Set down each line of the data exactly, but not the pictures.
====== DATA EXCERPT ======
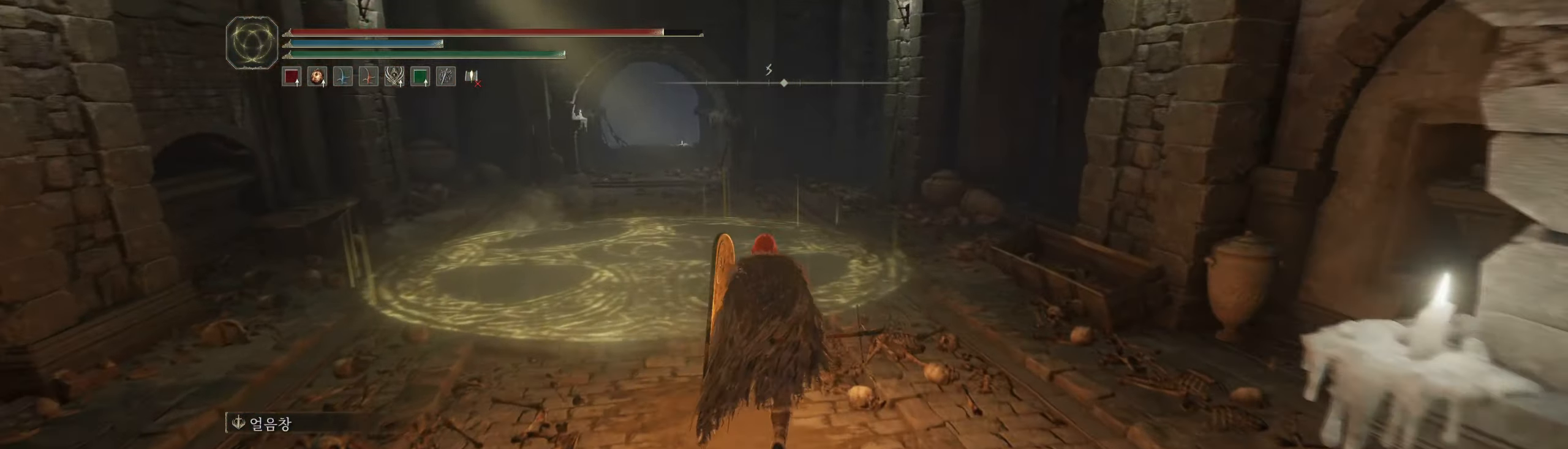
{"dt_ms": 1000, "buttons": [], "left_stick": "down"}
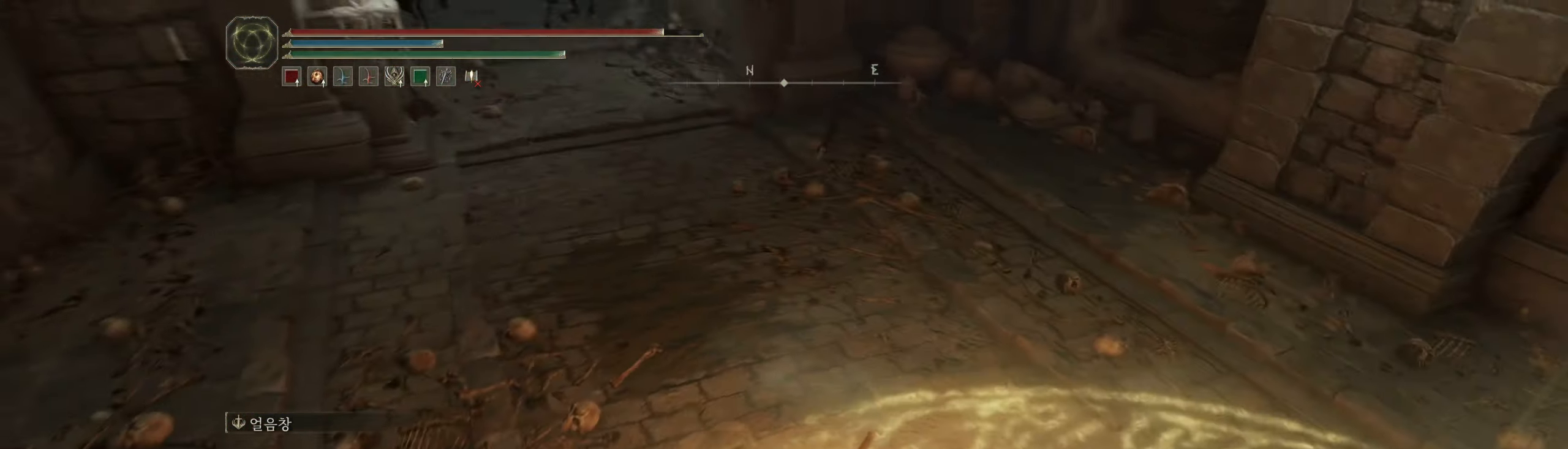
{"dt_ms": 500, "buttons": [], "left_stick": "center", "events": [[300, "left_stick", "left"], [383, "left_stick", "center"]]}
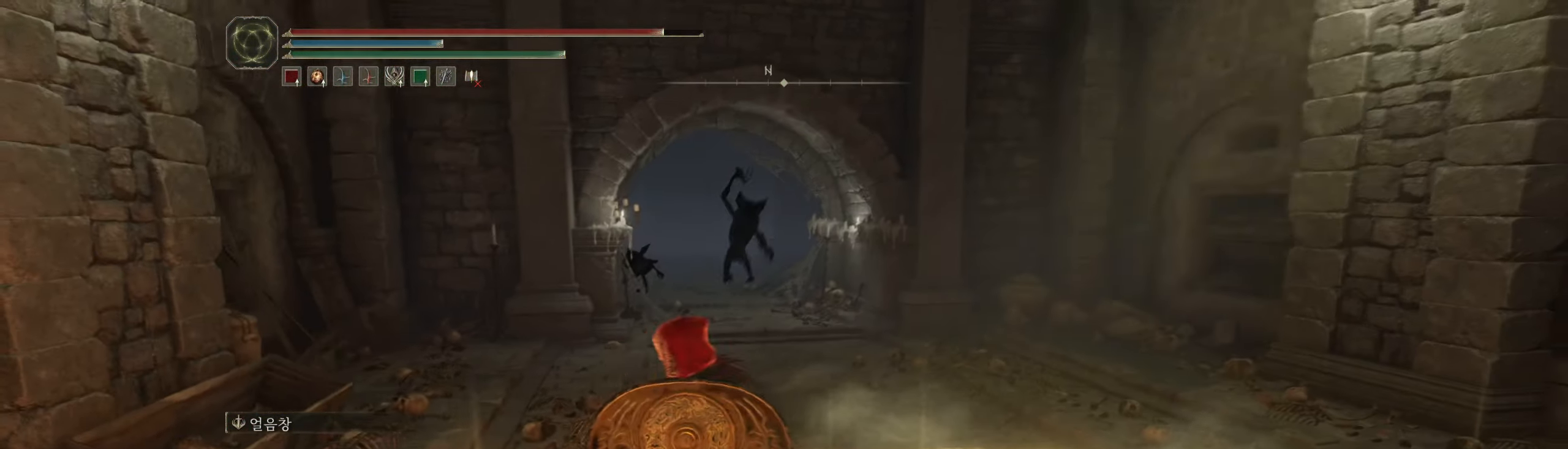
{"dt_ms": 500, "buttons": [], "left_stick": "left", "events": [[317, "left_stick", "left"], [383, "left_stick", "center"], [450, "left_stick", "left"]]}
======
:: WRITTEN SOLUTION ::
{"dt_ms": 1000, "buttons": [], "left_stick": "down"}
{"dt_ms": 500, "buttons": [], "left_stick": "center", "events": [[300, "left_stick", "left"], [383, "left_stick", "center"]]}
{"dt_ms": 500, "buttons": [], "left_stick": "left", "events": [[317, "left_stick", "left"], [383, "left_stick", "center"], [450, "left_stick", "left"]]}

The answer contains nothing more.